A special function which returns a dictionary of trees/branches/leaves to get from the ROOT file for each object type. Essentially, this is the output of scanning the event implementation and its constituents.

__build__(dict variables)

Expects a dictionary as input with keys indicating the attribute to assign to the event. For example, {"met" : 1000} will be translated to event.met -> 1000.

clone() ParticleTemplate

A function which creates a duplicate of the particle object. This does not clone the particle attributes, but rather only creates an empty clone of the given particle.

is_self(inpt) bool

Returns a boolean value on whether the input is of ParticleTemplate type.

DeltaR(ParticleTemplate other) float

Computes the Delta R between two particles. Expects a particle to be inherited from from ParticleTemplate. If two particles have a phi_1 = 2*pi - 0.1*pi and 0.1*pi, respectively, then angles are normalized to obtain the lowest relative angle.

hash -> str

A function which has a setter and getter implementation. Once the setter has been called, an 18 character long string will be internally generated, which cannot be modified. The hash is computed from the particle’s four vector, and is used for magic functions.

Variables:
  • index (int) – Index of the particle as it was created

  • px (float) – A setter and getter function which can be manually set by a string, float, or automatically by supply the particle with pt and phi.

  • py (float) – A setter and getter function which can be manually set by a string, float, or automatically by supply the particle with pt and phi.

  • pz (float) – A setter and getter function which can be manually set by a string, float, or automatically by supply the particle with pt and eta.

  • pt (float) – A setter and getter function which can be manually set by a string, float, or automatically by supply the particle with px and py.

  • eta (float) – A setter and getter function which can be manually set by a string, float, or automatically by supply the particle with px, py and pz or pz, pt.

  • phi (float) – A setter and getter function which can be manually set by a string, float, or automatically by supply the particle with px and py.

  • e (float) – A setter and getter function which can be manually set by a string, float, or automatically by supply the particle with pt, eta, phi or px, py, pz.

  • Mass (float) – A setter and getter function which can be manually set by a string, float, or automatically by supply the particle with pt, eta, phi, e or px, py, pz, e.

  • charge (float) – A setter and getter function used to assign a particle some charge.

  • pdgid (int) – A setter and getter function which returns the pdgid of the particle.
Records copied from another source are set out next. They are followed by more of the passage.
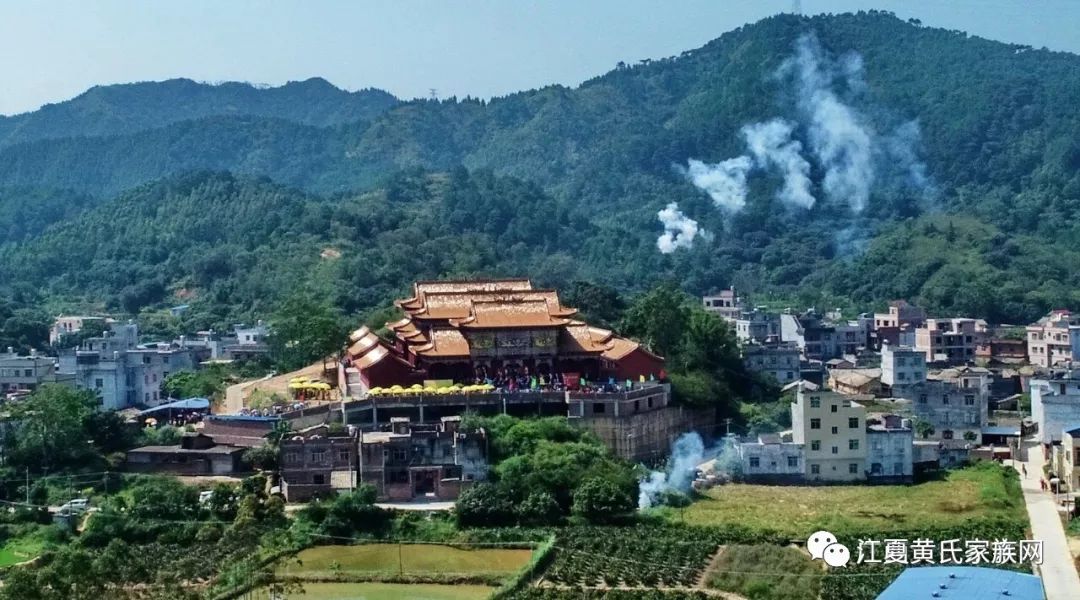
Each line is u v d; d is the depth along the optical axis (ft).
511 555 589.73
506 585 537.65
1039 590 422.82
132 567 528.63
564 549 585.63
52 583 481.05
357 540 606.96
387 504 655.76
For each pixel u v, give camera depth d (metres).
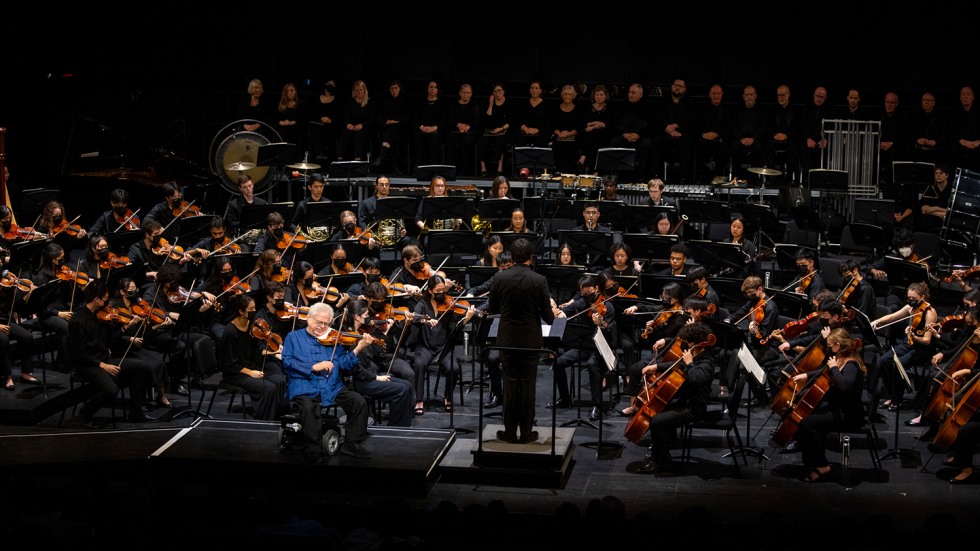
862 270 14.12
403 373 10.78
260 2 18.34
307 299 12.11
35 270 13.11
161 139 17.78
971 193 14.70
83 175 15.77
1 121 16.84
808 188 15.88
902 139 16.70
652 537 6.76
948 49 17.98
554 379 9.07
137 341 10.95
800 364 10.51
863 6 18.03
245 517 7.49
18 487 7.39
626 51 18.44
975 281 14.09
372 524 7.16
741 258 13.21
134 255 13.67
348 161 15.91
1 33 16.88
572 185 15.94
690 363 9.62
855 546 6.73
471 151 17.28
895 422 11.01
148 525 6.86
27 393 11.03
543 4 18.44
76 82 17.38
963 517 8.64
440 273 12.27
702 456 10.10
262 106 17.06
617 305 11.67
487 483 9.27
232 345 10.59
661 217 14.21
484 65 18.59
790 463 9.94
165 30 18.23
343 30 18.50
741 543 7.16
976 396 9.44
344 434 10.20
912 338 11.24
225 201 17.38
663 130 17.03
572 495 9.07
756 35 18.28
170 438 10.04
This can be manually set for each particle definition, see pdgids.

  • symbol (str) –

    A setter and getter function used to assign a particle a symbolic string representation. Some symbols are already implemented for associated pdgid. The complete mapping is as follows;

    • quarks: 1 : d, 2 : u, 3 : s, 4 : c, 5 : b, 6 : b

    • leptons: 11 : e, 12 : nu_e, 13 : mu, 14 : nu_mu, 15 : tau, 16 : nu_tau

  • Type (str) – A setter and getter function which expects a string and returns a string of the particle Type specified. This parameter is optional but can be useful when wanting to create a generic particle object. This will be shown in a later example.

  • lepdef (list[int]) – A setter and getter function which expects a list of integers representing the pdgid considered leptons, by default this list is [11, 13, 15].

  • nudef (list[int]) – A setter and getter function which expects a list of integers representing the pdgid considered neutrinos, by default this list is [12, 14, 16].

  • is_lep (bool) – Returns a boolean whether the given particle has a pdgid considered to be leptonic.

  • is_nu (bool) – Returns a boolean whether the given particle has a pdgid considered to be a neutrino.

  • is_b (bool) – Returns a boolean whether the given particle has a pdgid is a b-quark.

  • is_add (bool) – Returns a boolean whether the given particle has a pdgid anything other than being a b-quark or leptonic.

  • LeptonicDecay (bool) – Returns a boolean whether the given particle has children which have a leptonic pdgid.

  • index – A setter and getter function which expects a string, float, or integer. If a string is assigned to the particle, then during compilation time, the associated ROOT leaf string will be used to assign the respective index. If a float/integer is provided, then default internal integer (-1) is overwritten with the assigned value. If the parameter is not assigned at all, then the index will be assigned based on generation index.

  • Parent (list[ParticleTemplate]) – A list used to manually add a parent particle to this particle. Returns an empty list by default.

  • Children (list[ParticleTemplate]) – A list used to manually add a children particles to this particle (decay products). Returns an empty list by default.

Magic Functions

Magic functions in Python are indicated by functions which have the naming scheme __<name>__ and serve as so called “Syntax Sugar”. An example of this would be "ab" = "a" + "b", where in the back-end, Python has directly invoked the __add__(self, val) function. Or another example would be if "a" in ["a", "b"], here again, Python has invoked a combination of __hash__ and __eq___ magic functions. Analysis-G exploits Python’s “Syntax” sugar to simplify much of the particle and event syntax as possible. To keep this section as straightforward as possible, any event implementation which inherits the ParticleTemplate class has the following Syntax sugar

p1 = SomeParticle()
p2 = SomeParticle2()
p3 = SomeParticle3()

# Summation
p = sum([p for p in [p1, p1, p1, p2, p3]])
p = sum([p1, p1, p1, p2, p3)
p = p1 + p2 + p3

# Prints the particle's attributes including its children.
print(p)

# Equivalence
same = p1 == p2
diff = p1 != p2
contains = i in SomeParticleList

# Can use set without altering the kinematics of the particles
p1, p2 = set([p1, p2, p1, p2])

Particle Templating (Use-Case of Type)

If the ROOT files contain particle leaves of similar structure, such as “particle1_pt”, “particle2_pt”, “particle3”_pt, …, then it would be tedious to rewrite each particle attribute multiple times. The framework allows the user to generate an abstraction of an abstraction as shown below:

def GenericParticle(ParticleTemplate):

    def __init__(self):
        self.pt = self.Type + "_pt"
        self.eta = self.Type + "_eta"
        self.phi = self.Type + "_phi"
        self.e = self.Type + "_e"

def Particle1(GenericParticle):

    def __init__(self):
        self.Type = "particle1"
        GenericParticle.__init__(self)

def Particle2(GenericParticle):

    def __init__(self):
        self.Type = "particle2"
        GenericParticle.__init__(self)

def Particle2(GenericParticle):

    def __init__(self):
        self.Type = "particle2"
        GenericParticle.__init__(self)

As can be easily seen, this reduces the amount of redundant code having to be written drastically and allows for recursive abstracting.